Murrawah Johnson with an unnamed associate from the so-called Youth Verdict group that has spent three years in court fighting Clive Palmer’s Galilee Coal Project.


By TONY MOBILIFONITIS
AT a time of record coal prices and soaring demand from countries with good reasons to burn it to generate inexpensive, on-demand electricity needed to run a modern economy, Queensland Land Court has accepted the bizarre nonsense peddled by a group of Aboriginal activists and recommended against Clive Palmer’s Galilee Coal Project.

In a three-year court battle the so-called “First Nations activist group” Youth Verdict was able to convince Queensland Land Court president Fleur Kingham that the mine “unjustifiably limited the right to life, cultural rights of First Nations peoples, the rights of children, the rights to property, privacy and home and the right to enjoy human rights equally”.

The Galilee Basin, a sparsely-inhabited zone in inland central Queensland, with vast coal deposits.

Palmer’s Waratah Coal company argued that the Galilee Coal Project would contribute $2.5 billion in economic benefits over its 30-year life span. Such a project would help strengthen the economy of inland central Queensland, a region of small, struggling townships where scattered Aboriginal families live, many reliant on welfare.

People with the mere ability to reason can see that such an argument against a mine defies logic, science, economics, and plain old common sense. Climate change is normal, but the global environmentalist cult blames human activity for it. To blame this theory and coal mining for infringing the right to life, cultural, property and privacy rights of “First Nations people” is just pure woke baloney of the highest order.

“The importance of preserving the rights weighs more heavily in the balance of the economic benefits of the mine and the benefits of contributing energy security for South-East Asia,” the Land Court president said. That a Land Court official would accept such a spurious argument is truly a worry for the future of Queensland and its people including Aboriginals. We can only hope that the government wakes up and gives the green light eventually.
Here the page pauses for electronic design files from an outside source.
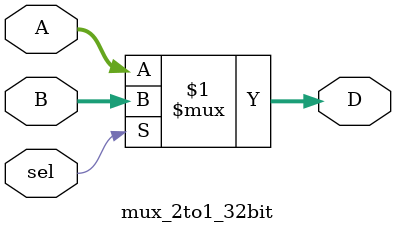
<source format=v>
module mux_2to1_32bit (
    input  wire [31:0] A,
    input  wire [31:0] B,
    input  wire        sel,
    output wire [31:0] D
);
    assign D = (sel) ? B : A;
endmodule   
</source>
The ABC reported: “It is the first time a group has successfully argued coal from a mine would impact human rights by contributing to climate change.” The reported reactions from the leaders of Youth Verdict and environmental groups were predictably vacuous and misinformed.

The ABC carried a photo of Youth Verdict “lead campaigner” Murrawah Johnson who said the decision brought “tears of joy”. But Johnson has a look of privileged arrogance about her, typical of the well-funded professional activists seen in left-wing indigenous political circles.

Youth Verdict Ltd is in fact listed as a company on Dun & Bradstreet. Its area of activity is described as accommodation and food services. But the group’s website says nothing about food and accommodation business, which might be a good thing for Aboriginal youth. On its events page, the group states “no upcoming events at the moment”, which points to the group being a mere front group for the broader Aboriginal separatist movement.

On its main web page Youth Verdict throws out the typical separatist slogans: “We acknowledge that wherever we are in so-called Queensland, we are on the stolen lands of First Nations people and sovereignty has never been ceded. We pay our respects to elders past and present; and to the customs, law and traditions that have existed on this continent for thousands of years.”

Again, this is the long-running Marxist-influenced Aboriginal separatist movement that essentially plans to hand Australia over to a political elite identifying as “indigenous” and who run land corporations covering most of the nation. These corporations, currently government financed, will also be funded by payments of tribute from big business and every person and entity deemed non-indigenous – regardless of whether you are born in the nation or not.

This indigenous industry is global and on a scale of the climate change scam, with which it is closely associated. The group further states in its “UN Statement”: “When called upon to do so, we stand in solidarity with First Nations people, committed to their fight for cultural rights and the protection of Country – of their traditional territories. As young Queenslanders we have experienced the climate impacts of extreme floods, drought and bushfires firsthand. We are witnessing the global warming-fueled destruction of the Great Barrier Reef.”

That latter statement about the Great Barrier Reef is a straight-out lie, disproven by 30 years of research by James Cook University professor Peter Ridd. That some indigenous youth may have experienced floods and fires has nothing to do with anything apart from the fact that floods and fires have been frequent climatic events in Australia for centuries and affect many Australians, regardless of their age or ethnicity.

The communist cult’s long-standing objective, as warned of by former Australian Communist Party member Geoff McDonald back in the 1980s, is to break up nation states. Communist objectives morphed into the Socialist International formed in 1951 and the agenda items of the latest SI meeting in Spain run parallel with those of the UN and World Economic forum, namely “Securing peace and strengthening democracy; Working for equality between women and men; Halting and reversing climate change; Achieving a fair and inclusive economy; Labour rights and digitalisation.”